This is a guest post by Meredith Wood (@mere_wood), head of content and editor-in-chief at Fundera (@fundera), an online marketplace for small business loans that matches business owners with the best funding providers for their business.
There are plenty of reasons to take out a loan for your small business. Maybe an unexpected storm destroyed some inventory and you need help making payroll next month. Or possibly you’re looking into expanding your operations by exporting, opening up a new location, or hiring more workers. No matter the cause, every quest for financing needs to include one simple question:
Can my business afford this small business loan?
Mo’ Money, Mo’ Problems
Well… Maybe. But at any rate, it’s not simply the case that a business that brings in more revenue can necessarily afford bigger, better loans.
It’s true that your revenue can impact what loans you qualify for, alongside other factors like your credit score, the length of time that you’ve been in business, your financials, market trends, and so on. However, the bigger the business, the bigger the loan it needs: your business’s success, rather than its size, will determine what sorts of loans you can afford. A small business with great cash flow management could very well afford a better loan deal than a bigger business without the same financial acumen.
Now that we’ve established the wrong answer to that all-important question, let’s take a look at the right one.
Mo’ Debt Service Coverage Ratio, No Problems
Alright, so it should be “higher debt service coverage ratio,” but you get the idea.
The Debt Service Coverage Ratio, or DSCR for short, is the measure of how available your income is to cover your debt payments. The higher your debt service coverage ratio, the more debt you can take on – and use for emergencies, operations, or business opportunities.
The DSCR is your net operating income divided by your total debt service. In other words, once you find the ratio between your income left over after operating expenses and your monthly loan payments, you’ve got your DSCR. The first half of that equation – your monthly net operating income – takes into account things like your revenue or sales, the costs of your goods sold, and your payroll, rent, utility, and insurance expenses, among other miscellaneous costs. It’s what you make, minus what you need to spend.
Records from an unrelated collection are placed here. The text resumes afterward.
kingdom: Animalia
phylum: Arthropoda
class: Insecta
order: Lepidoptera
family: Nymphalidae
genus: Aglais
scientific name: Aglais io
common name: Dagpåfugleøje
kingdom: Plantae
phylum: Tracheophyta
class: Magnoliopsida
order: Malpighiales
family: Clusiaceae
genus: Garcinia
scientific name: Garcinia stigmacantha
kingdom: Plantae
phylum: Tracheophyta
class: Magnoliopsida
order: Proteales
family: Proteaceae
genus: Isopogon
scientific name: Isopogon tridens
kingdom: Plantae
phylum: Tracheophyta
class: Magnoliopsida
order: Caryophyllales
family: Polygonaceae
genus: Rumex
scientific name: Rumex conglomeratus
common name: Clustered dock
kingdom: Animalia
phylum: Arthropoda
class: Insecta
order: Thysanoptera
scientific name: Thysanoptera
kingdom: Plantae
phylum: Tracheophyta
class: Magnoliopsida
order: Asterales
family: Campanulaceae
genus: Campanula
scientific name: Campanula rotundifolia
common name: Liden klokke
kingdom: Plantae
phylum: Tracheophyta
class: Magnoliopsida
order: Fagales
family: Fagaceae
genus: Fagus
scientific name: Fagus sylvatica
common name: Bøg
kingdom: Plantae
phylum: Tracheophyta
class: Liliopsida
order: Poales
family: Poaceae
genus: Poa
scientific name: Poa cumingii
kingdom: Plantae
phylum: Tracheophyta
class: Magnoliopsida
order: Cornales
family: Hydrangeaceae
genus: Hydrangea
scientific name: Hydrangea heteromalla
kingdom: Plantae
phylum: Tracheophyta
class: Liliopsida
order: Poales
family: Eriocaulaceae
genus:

The second half changes based on how often you make debt payments, and what those payments are. The DSCR is most often expressed as a multiple, and that multiple indicates how much cash you have after expenses to make your debt payments.
Let’s look at a few examples.
- Once you’ve gotten your finances all figured out, you find that you have a DSCR of 1.5. That means you can pay back your debt payments in full, and then half over again, with the cash left over from your operating expenses. That’s pretty great!
- Alternatively, if you’ve got a DSCR of 1, you can just make your debt payments. Typically this isn’t confidence-inducing enough for most lenders: banks and many lenders generally look for DSCRs of 1.25, while more aggressive or conservative lenders might vary down or up from that, respectively. Demanding a higher DSCR is fair to the borrower as well as to the lender because it provides a vital “what if” cushion.
- On the other hand, a DSCR of below 1 means you’re simply not paying your loans – and it’ll be hard to secure another, in that case. A high DSCR, meanwhile, indicates that you’re plenty secure…. But it might be time to look into another loan, because your business is in the perfect place to grow!
Once you understand your DSCR – and from there, how much money you should be looking to borrow – you can use this Loan Affordability Tool to calculate whether a specific loan, with its terms and effective APR, is a good idea for your small business.
We’ve answered “Can my business afford this loan?” in a pretty literal way. These are the formulas and tools you need to figure out, numerically, whether your business’s finances would support a certain loan. But there’s another side to consider.
What if something goes wrong?
Defaulting on a loan can lead to some scary consequences, both short term and for the future of you and your business. Your credit score will suffer, future loan interest rates will hike, and collateral might be seized, to start with. Of the roughly half a million small businesses that falter every year, 33 percent of those that have been around for five years or less fail because of financial causes. Accordingly, you’ll want to do everything you can to ensure that you’re never in a position to renege on a loan.
That means being cautious, even in the most successful of times for your business. Life is an unpredictable adventure – but that’s not always a good thing. Ask yourself: if unforeseeable circumstances might prevent you from paying your loan from the revenue your business makes, do you have other paths to try? Maybe family or friends will step in, or you have strong enough personal finances to withstand a sudden loss, or you can cut costs and liquidate assets to cover the gap. Every smart small-business owner looking for a loan needs to ask this tough question – and unfortunately, there’s no calculator to help you figure out the answer here.
All in all, understanding what loan amount your business can afford can be difficult but rewarding. Once you decide on a range or figure to seek in your loan options, you can start the fun part: planning how to use that cash influx to expand your small business and knock it out of the park.